THE TASK =
Check each line of the entries below for the word "sizing", and copy out the ones that have it.

--- DATA EXCERPTS Enclosed Below ---

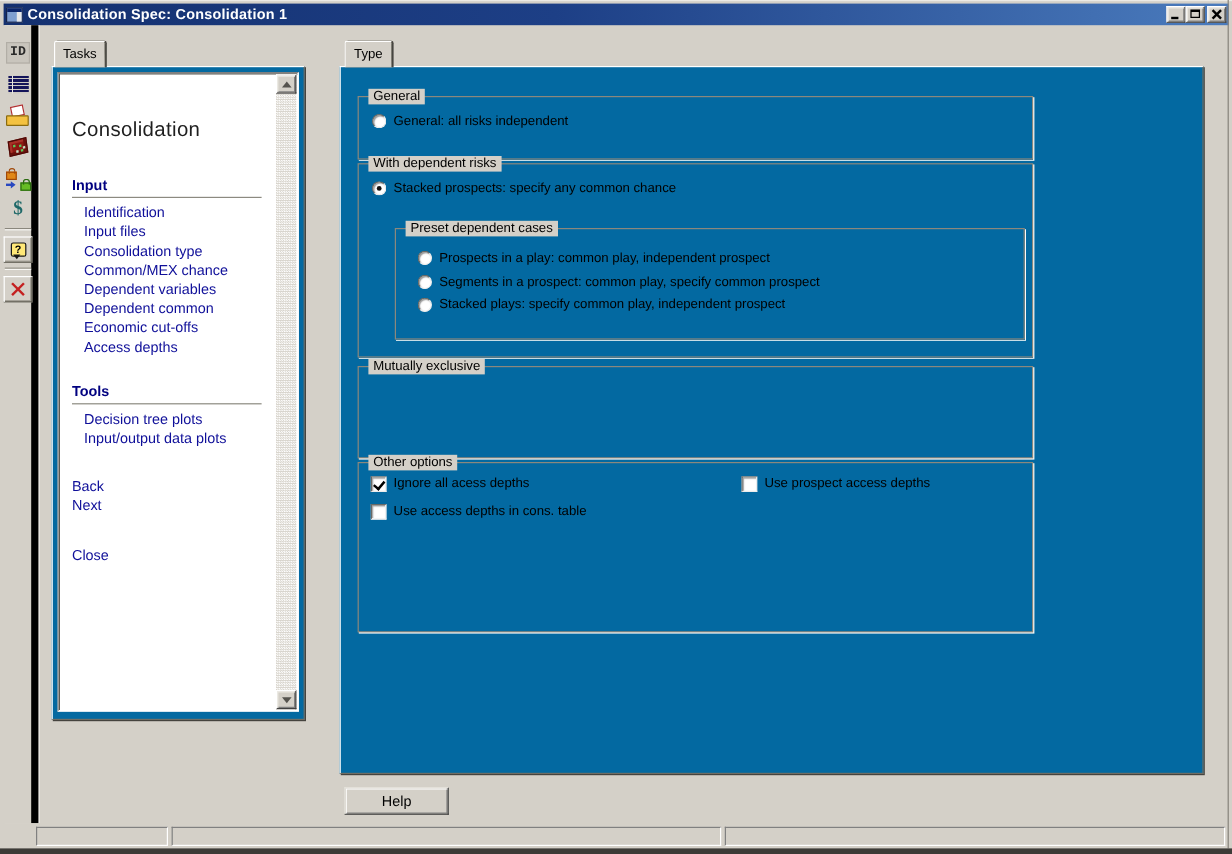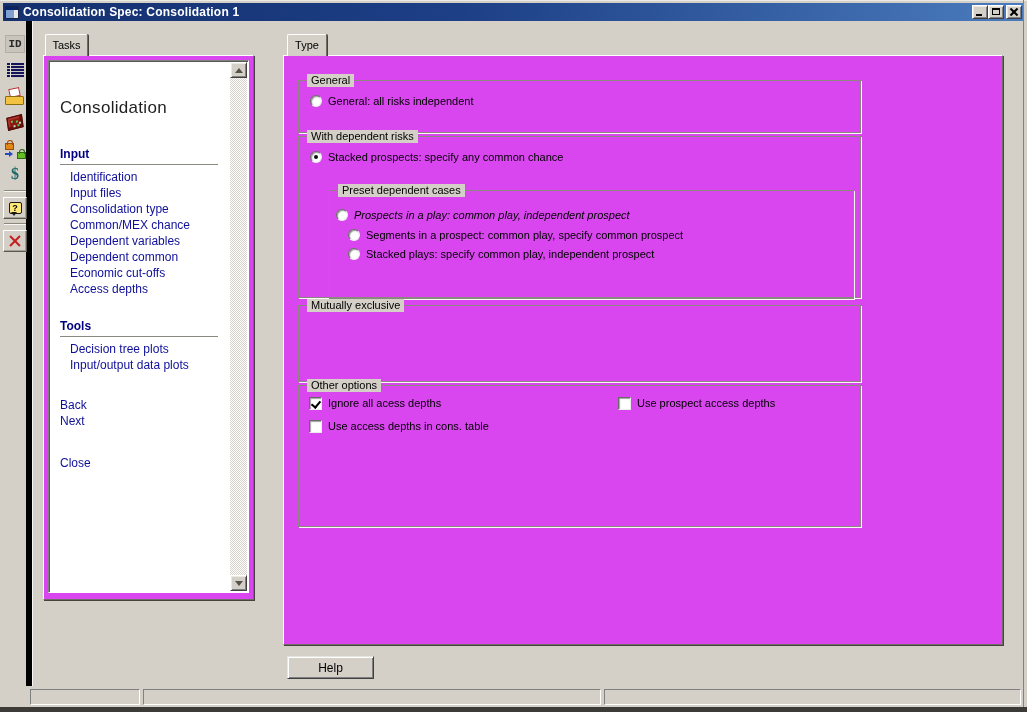--- a/index.html
+++ b/index.html
@@ -73,7 +73,7 @@
     font-size:11px;color:#000;padding-top:4px;box-sizing:border-box;}
   .tasks-tab{left:45px;width:43px;}
   .type-tab{left:287px;width:40px;}
-  .panel{position:absolute;background:#d946ef;border:1px solid;border-color:#fff #6f6d64 #6f6d64 #fff;
+  .panel{position:absolute;background:#0369a1;border:1px solid;border-color:#fff #6f6d64 #6f6d64 #fff;
     box-shadow:1px 1px 0 #45433e;box-sizing:border-box;z-index:2;}
   .tasks-panel{left:43px;top:55px;width:211px;height:545px;}
   .main-panel{left:283px;top:55px;width:720px;height:590px;}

--- End of Enclosed DATA EXCERPTS ---

EXERCISE ANSWER =
     font-size:11px;color:#000;padding-top:4px;box-sizing:border-box;}
     box-shadow:1px 1px 0 #45433e;box-sizing:border-box;z-index:2;}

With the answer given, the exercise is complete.